Monitoring all types of MCS includes periodic assessment of efficacy (hemodynamics) and safety (anticoagulation and arterial access site).

Hemodynamics

Patient hemodynamics should be continually monitored. In cardiogenic shock patients, this is usually achieved with an arterial line and a Swan-Ganz catheter (the latter is increasingly being used for high-risk PCI as well). Inotrope and vasopressor use should be minimized, if possible, to maximize the likelihood of myocardial recovery.

Anticoagulation

Intravenous anticoagulation is commonly used to prevent thrombus formation and distal embolization.
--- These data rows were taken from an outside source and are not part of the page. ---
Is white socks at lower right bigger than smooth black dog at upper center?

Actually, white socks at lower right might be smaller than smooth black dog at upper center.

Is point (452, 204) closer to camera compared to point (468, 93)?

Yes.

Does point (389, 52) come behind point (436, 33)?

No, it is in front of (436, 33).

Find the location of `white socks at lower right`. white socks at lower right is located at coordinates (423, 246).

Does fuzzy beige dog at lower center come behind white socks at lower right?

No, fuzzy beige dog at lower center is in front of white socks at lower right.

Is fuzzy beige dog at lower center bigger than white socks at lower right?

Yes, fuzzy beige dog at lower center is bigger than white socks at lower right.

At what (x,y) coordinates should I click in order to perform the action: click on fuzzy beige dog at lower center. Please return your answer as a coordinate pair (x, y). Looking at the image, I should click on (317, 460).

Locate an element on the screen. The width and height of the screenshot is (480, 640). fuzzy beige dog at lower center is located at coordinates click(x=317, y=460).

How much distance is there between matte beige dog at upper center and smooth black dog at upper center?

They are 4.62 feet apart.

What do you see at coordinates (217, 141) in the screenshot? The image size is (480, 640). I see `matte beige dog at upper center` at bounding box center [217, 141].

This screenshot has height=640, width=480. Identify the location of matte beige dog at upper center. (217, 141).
Optimal anticoagulation levels are not well defined; however, for IABP, the target activated partial thromboplastin time is usually 60 to 75 seconds.1 Although there are significant variations in anticoagulation practices, the manufacturer recommends a target activated clotting time of 160 to 180 seconds for Impella.2,3 Anticoagulation cannot be administered in some patients (eg, in those with active bleeding or a hemorrhagic stroke). MCS can be used in such patients without anticoagulation, at the cost of increased thrombotic risk. In IABP patients who do not receive anticoagulation, 1:1 counterpulsation should be used to minimize the risk of device thrombosis; the pump should never be stopped for > 30 minutes. Performing VA-ECMO without anticoagulation is possible due to developments in equipment, such as heparin-bonded tubing and heparin-coated polymethylpentene oxygenators.4 However, the possibility of oxygenator thrombosis remains.

Arterial Access

All MCS can lead to vascular access site complications, the risk of which increases with larger arterial sheaths. Access sites should be assessed hourly for bleeding, hematoma, and signs of infection. Moreover, the patient’s limbs should be monitored for signs of ischemia (color, sensation, temperature, movement, capillary refill) every 15 minutes during the first hour and then hourly thereafter.

Hemolysis

Hemolysis can occur with any MCS due to increased shear forces on the red blood cells. According to INTERMACS, minor hemolysis is defined as plasma-free hemoglobin > 20 mg/dL or a serum lactate dehydrogenase [LDH] > 2.5 times the upper limit of normal (ULN) range after the first 72 hours postimplantation in the absence of clinical symptoms, hemolysis, or abnormal pump function.5 Major hemolysis is defined as plasma-free hemoglobin > 20 mg/dL or an LDH level > 2.5 times the ULN occurring after the first 72 hours postimplantation and associated with clinical symptoms, hemolysis, or abnormal pump function). Major hemolysis requires the presence of one or more of the following conditions: hemoglobinuria (tea-colored urine), anemia (decrease in hematocrit or a hemoglobin level out of proportion to levels explainable by chronic illness or usual MCS care), hyperbilirubinemia (total bilirubin > 2 mg/dL, with predominately indirect component), and MCS malfunction and/or abnormal MCS parameters. If significant hemolysis occurs, the type of MCS may need to be changed.

DEVICES

IABP

In addition to the previously mentioned necessary assessments, there are additional key monitoring aspects for an IABP.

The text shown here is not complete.